*Cosa fare*
1. Trascrivi dal brano su Wangari Maathai tutto il passo che va da "Non è che ci" giù fino a "pace, nel 2004.".
2. Riassumi in due frasi il brano su Wangari Maathai.

*Brano da leggere*
═══

Donna della settimana: Wangari Muta Maathai.... per fare un albero, ci vuole un seme

L’altro ieri, 22 agosto, è stato l’overshoot day, ossia il giorno in cui si esauriscono le risorse annuali della terra. In altre parole: da ieri fino al 31 dicembre saremo in debito con Madre Terra.
Non è che ci si possa sdebitare così facilmente, ma forse è bene in questa settimana, fare memoria di una donna speciale, che ha fatto della sua vita un inno all’ecologia integrale. Amando la terra. Amando i poveri, e insegnando i poveri ad amare la terra.
Il suo nome? Wangari Muta Maathai, di nazionalità kenyota, prima donna africana a vincere il Nobel per la pace, nel 2004.

═══

*Materiale mostrato*
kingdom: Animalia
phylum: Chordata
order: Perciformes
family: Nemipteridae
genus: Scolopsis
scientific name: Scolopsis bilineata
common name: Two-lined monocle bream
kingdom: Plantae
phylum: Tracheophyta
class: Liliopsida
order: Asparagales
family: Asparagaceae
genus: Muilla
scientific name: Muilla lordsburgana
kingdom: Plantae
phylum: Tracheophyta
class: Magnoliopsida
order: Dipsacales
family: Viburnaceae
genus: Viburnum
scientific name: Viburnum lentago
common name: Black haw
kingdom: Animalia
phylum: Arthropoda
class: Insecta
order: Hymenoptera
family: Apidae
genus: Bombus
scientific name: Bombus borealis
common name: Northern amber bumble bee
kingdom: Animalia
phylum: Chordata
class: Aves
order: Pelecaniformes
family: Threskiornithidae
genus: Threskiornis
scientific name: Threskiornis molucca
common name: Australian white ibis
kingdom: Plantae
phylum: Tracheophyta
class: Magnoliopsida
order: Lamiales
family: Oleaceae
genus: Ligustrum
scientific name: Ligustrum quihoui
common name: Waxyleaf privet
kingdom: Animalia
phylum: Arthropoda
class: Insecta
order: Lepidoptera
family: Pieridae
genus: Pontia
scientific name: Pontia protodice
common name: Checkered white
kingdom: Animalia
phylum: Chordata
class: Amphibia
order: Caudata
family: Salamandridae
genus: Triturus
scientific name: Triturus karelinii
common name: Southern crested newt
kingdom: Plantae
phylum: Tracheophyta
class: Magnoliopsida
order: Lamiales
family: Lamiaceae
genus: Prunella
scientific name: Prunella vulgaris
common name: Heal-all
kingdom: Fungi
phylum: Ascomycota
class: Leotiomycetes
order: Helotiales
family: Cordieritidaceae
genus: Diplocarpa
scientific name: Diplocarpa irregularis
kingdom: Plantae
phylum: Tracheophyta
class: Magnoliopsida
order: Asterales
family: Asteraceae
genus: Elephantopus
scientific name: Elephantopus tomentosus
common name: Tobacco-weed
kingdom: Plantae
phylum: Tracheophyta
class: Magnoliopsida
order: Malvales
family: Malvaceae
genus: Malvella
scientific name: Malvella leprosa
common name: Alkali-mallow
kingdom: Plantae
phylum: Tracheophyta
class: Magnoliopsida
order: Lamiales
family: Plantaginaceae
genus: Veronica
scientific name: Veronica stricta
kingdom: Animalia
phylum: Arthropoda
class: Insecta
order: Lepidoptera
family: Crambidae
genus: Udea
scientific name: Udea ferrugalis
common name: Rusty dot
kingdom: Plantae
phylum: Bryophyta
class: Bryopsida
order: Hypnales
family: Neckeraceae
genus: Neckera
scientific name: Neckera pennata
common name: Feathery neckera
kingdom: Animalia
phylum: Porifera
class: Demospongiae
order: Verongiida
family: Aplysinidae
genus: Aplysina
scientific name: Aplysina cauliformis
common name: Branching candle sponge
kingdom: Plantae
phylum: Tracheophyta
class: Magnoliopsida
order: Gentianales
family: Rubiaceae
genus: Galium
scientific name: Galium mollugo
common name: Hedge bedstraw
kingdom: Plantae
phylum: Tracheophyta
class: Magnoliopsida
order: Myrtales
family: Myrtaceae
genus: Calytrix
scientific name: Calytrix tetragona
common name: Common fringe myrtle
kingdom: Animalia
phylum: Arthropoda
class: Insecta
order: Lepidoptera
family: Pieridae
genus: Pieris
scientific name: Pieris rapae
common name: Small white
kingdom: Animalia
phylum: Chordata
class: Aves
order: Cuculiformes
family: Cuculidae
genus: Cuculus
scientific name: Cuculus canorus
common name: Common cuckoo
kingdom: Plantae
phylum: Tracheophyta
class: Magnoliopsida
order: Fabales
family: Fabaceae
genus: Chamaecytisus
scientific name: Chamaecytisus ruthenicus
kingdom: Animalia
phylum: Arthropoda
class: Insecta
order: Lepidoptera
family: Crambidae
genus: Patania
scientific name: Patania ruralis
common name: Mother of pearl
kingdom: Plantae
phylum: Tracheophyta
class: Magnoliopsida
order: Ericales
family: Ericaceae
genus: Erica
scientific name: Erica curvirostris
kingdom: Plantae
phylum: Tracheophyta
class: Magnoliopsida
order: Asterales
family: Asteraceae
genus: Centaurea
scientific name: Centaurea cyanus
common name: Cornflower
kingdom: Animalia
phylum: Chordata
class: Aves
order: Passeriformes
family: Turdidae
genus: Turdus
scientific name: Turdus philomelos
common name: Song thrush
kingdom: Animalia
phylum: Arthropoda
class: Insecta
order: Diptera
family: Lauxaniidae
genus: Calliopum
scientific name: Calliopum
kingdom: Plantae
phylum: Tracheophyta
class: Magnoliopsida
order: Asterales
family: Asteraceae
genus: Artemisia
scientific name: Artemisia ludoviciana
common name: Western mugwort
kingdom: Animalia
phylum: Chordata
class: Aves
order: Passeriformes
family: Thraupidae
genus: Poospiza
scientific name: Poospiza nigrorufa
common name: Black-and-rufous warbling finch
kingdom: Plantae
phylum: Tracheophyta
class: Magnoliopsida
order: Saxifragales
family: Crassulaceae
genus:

═══

*Soluzioni*
1.
Non è che ci si possa sdebitare così facilmente, ma forse è bene in questa settimana, fare memoria di una donna speciale, che ha fatto della sua vita un inno all’ecologia integrale. Amando la terra. Amando i poveri, e insegnando i poveri ad amare la terra.
Il suo nome? Wangari Muta Maathai, di nazionalità kenyota, prima donna africana a vincere il Nobel per la pace, nel 2004.

2. Il 22 agosto è stato l'overshoot day, il giorno in cui si esauriscono le risorse annuali della Terra, e fino al 31 dicembre saremo in debito con essa. In questa settimana il brano propone di ricordare Wangari Muta Maathai, kenyota e prima donna africana a vincere il Nobel per la pace nel 2004, che ha fatto della sua vita un inno all'ecologia integrale amando la terra e i poveri e insegnando ai poveri ad amare la terra.